WHAT TO PRODUCE »
Among the entries below, find the lines with the word "weak" and copy them.

SOURCE INFORMATION »
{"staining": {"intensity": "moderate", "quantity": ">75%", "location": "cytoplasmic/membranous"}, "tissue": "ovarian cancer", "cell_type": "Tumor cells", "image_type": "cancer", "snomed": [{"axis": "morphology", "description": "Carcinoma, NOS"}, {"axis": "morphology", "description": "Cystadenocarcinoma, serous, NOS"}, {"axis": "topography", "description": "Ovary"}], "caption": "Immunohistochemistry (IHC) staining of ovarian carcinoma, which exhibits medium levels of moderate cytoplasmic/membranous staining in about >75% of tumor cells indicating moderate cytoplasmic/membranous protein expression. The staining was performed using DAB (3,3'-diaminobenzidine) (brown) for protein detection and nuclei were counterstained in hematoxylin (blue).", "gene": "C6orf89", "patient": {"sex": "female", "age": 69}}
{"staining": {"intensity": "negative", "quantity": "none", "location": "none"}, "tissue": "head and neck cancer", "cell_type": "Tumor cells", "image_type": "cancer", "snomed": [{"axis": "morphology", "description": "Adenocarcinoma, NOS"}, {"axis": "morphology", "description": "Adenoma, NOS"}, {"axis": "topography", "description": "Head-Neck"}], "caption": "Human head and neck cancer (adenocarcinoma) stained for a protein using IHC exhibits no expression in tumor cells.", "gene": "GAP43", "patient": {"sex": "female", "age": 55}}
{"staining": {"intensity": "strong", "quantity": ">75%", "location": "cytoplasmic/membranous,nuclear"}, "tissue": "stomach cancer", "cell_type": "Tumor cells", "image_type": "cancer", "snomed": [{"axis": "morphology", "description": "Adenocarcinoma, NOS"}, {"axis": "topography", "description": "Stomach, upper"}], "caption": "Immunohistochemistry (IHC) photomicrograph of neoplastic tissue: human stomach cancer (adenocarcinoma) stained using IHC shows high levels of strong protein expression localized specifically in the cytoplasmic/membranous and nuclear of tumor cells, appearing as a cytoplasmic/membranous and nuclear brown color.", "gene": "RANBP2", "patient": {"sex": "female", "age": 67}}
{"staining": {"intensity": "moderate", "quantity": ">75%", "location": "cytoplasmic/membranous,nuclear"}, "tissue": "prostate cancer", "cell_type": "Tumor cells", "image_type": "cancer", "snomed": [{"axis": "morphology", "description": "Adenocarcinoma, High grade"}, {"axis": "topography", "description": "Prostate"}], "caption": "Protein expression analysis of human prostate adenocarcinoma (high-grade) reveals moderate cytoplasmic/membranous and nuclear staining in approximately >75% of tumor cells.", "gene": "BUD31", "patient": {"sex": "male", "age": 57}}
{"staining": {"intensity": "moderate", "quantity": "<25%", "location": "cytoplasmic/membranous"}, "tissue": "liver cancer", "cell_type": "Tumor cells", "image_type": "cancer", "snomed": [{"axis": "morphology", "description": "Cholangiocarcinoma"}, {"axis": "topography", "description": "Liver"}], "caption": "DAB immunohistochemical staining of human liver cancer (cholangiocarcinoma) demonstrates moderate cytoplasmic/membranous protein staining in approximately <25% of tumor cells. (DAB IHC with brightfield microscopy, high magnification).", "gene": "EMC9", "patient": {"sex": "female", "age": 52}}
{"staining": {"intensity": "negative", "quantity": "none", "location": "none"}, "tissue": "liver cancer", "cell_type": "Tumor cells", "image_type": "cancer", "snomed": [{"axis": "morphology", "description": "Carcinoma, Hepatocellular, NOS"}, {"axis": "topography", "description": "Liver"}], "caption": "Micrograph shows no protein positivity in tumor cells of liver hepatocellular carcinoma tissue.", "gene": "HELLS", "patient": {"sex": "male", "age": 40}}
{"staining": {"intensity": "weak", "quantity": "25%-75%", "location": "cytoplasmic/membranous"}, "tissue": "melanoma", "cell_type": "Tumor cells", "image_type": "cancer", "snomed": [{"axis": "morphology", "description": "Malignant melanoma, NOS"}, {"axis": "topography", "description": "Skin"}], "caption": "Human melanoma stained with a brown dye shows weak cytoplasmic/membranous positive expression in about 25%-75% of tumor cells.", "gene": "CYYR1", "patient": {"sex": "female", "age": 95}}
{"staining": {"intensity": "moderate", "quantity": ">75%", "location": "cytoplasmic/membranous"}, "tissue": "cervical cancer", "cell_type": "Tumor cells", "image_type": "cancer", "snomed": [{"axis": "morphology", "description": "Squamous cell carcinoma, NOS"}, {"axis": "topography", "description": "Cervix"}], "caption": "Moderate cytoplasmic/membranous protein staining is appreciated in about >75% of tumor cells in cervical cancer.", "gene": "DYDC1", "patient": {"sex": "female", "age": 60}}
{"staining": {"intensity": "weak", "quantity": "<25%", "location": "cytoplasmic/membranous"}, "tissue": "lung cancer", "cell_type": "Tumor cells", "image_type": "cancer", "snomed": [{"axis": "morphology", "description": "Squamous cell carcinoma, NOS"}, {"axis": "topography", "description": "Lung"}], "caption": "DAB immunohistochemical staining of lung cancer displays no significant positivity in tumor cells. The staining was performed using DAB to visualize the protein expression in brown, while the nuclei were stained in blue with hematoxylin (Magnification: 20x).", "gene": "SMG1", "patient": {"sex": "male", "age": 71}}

EXERCISE RESPONSE »
{"staining": {"intensity": "weak", "quantity": "25%-75%", "location": "cytoplasmic/membranous"}, "tissue": "melanoma", "cell_type": "Tumor cells", "image_type": "cancer", "snomed": [{"axis": "morphology", "description": "Malignant melanoma, NOS"}, {"axis": "topography", "description": "Skin"}], "caption": "Human melanoma stained with a brown dye shows weak cytoplasmic/membranous positive expression in about 25%-75% of tumor cells.", "gene": "CYYR1", "patient": {"sex": "female", "age": 95}}
{"staining": {"intensity": "weak", "quantity": "<25%", "location": "cytoplasmic/membranous"}, "tissue": "lung cancer", "cell_type": "Tumor cells", "image_type": "cancer", "snomed": [{"axis": "morphology", "description": "Squamous cell carcinoma, NOS"}, {"axis": "topography", "description": "Lung"}], "caption": "DAB immunohistochemical staining of lung cancer displays no significant positivity in tumor cells. The staining was performed using DAB to visualize the protein expression in brown, while the nuclei were stained in blue with hematoxylin (Magnification: 20x).", "gene": "SMG1", "patient": {"sex": "male", "age": 71}}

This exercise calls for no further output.